Lawmakers unanimously passed the bill which makes it illegal to post insults or defamatory messages against a minor online, to blackmail them on the internet or steal their identities.
"This law is the first necessary step. We dedicate it to Carolina Picchio and all the other victims of cyber bullying," said the speaker of the lower house of parliament, Laura Boldrini.
Picchio was 14-years-old when she killed herself by jumping from her bedroom window in 2013. A video of her apparently drunk at a party had been posted on Facebook, sparking a barrage of abuse online from an ex-boyfriend and his peers.
Picchio's sister and friends said they had reported the abusive messages to Facebook but nothing was done.

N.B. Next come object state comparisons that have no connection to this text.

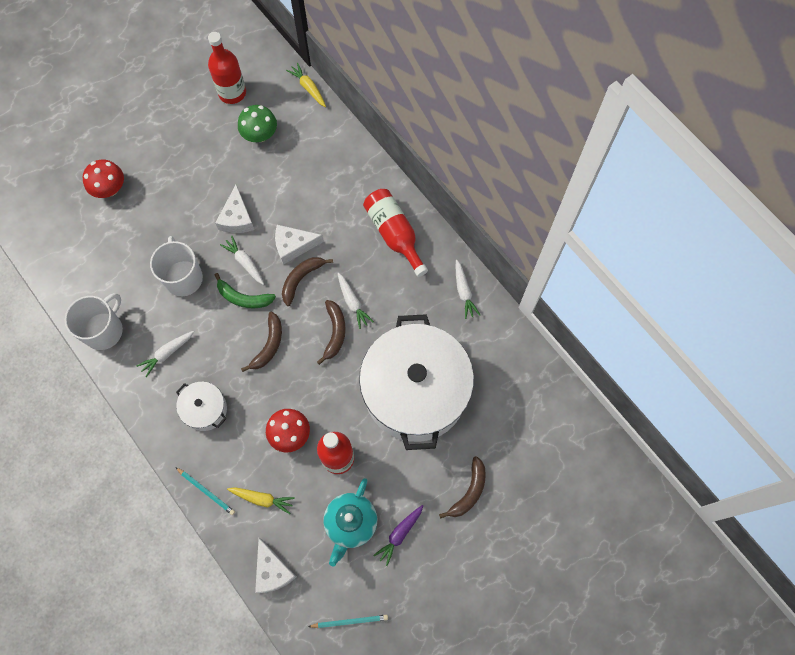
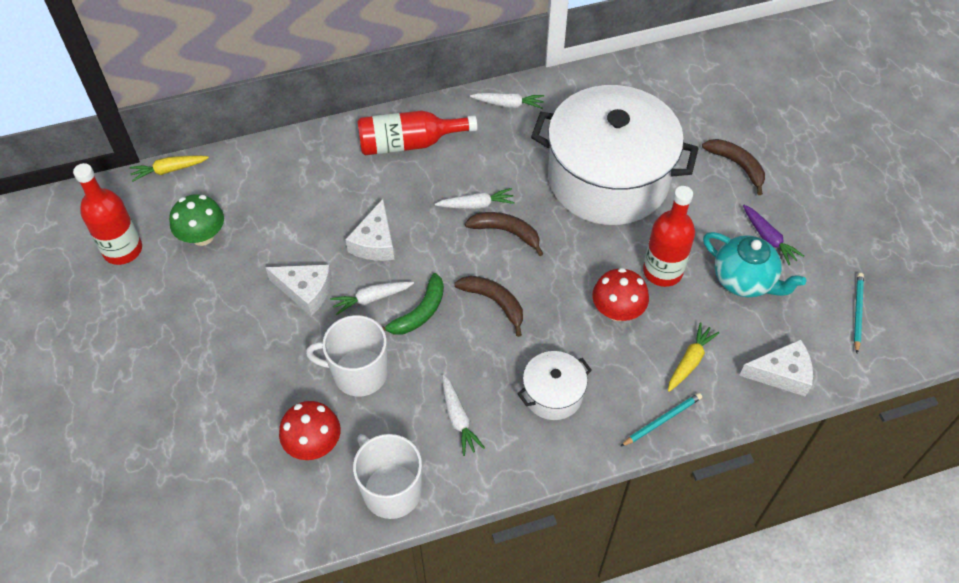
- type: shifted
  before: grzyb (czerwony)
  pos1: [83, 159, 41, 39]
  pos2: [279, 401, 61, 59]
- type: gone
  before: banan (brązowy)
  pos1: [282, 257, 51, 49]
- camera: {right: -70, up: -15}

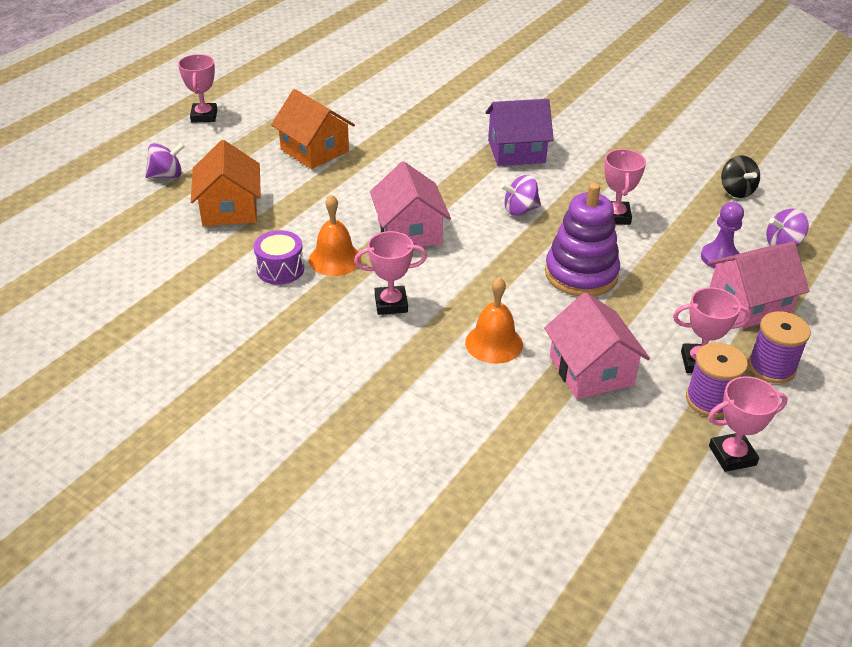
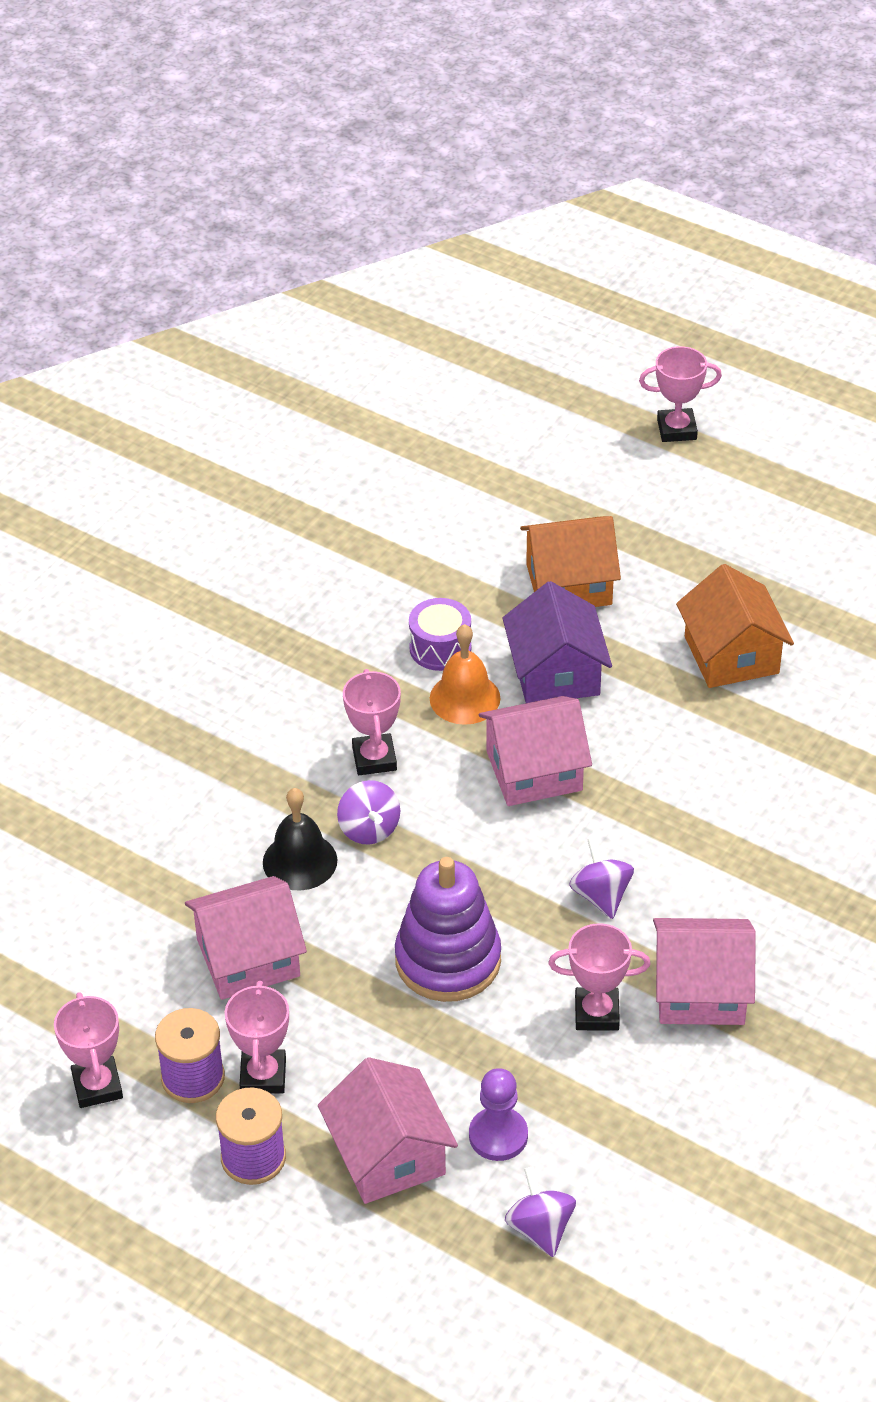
- type: shifted
  before: puchar (różowy)
  pos1: [178, 54, 39, 68]
  pos2: [639, 346, 83, 96]
- type: rotated
  before: domek (pomarańczowy)
  pos1: [271, 89, 84, 80]
  pos2: [676, 564, 118, 124]
  turn: -60
- type: shifted
  before: domek (fioletowy)
  pos1: [485, 99, 69, 67]
  pos2: [503, 581, 109, 122]
- type: shifted
  before: bączek (fioletowy)
  pos1: [145, 142, 40, 36]
  pos2: [337, 780, 63, 64]
- type: gone
  before: bączek (czarny)
  pos1: [721, 155, 39, 43]
- type: repainted
  before: dzwonek (pomarańczowy)
  after: dzwonek (czarny)
  pos1: [465, 277, 58, 87]
  pos2: [263, 788, 75, 102]
- type: new
  after: domek (różowy)
  pos2: [653, 918, 103, 107]
- camera: {right: 90, up: 5}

Under the new law, teenagers over 14-years-old and parents of younger children can now directly ask a site hosting abusive comments to delete them.
If the offensive content is still visible after 48 hours, victims can appeal to an independent privacy guarantor which will intervene with the site's management within 48 hours.
Each school will have a reference teacher for combatting cyber harassment, with guidelines updated every two years by the education ministry.
The new law will help protect "those snared at an increasingly young age and in ever greater numbers by the traps of the internet," said Luca Bernardo, director of the paediatrician unit at the Fatebenefratelli Sacco hospital in Milan.
The unit, which specialises in caring for victims of bullying and cyber bullying, receives about 7,000 requests for help a year, he said.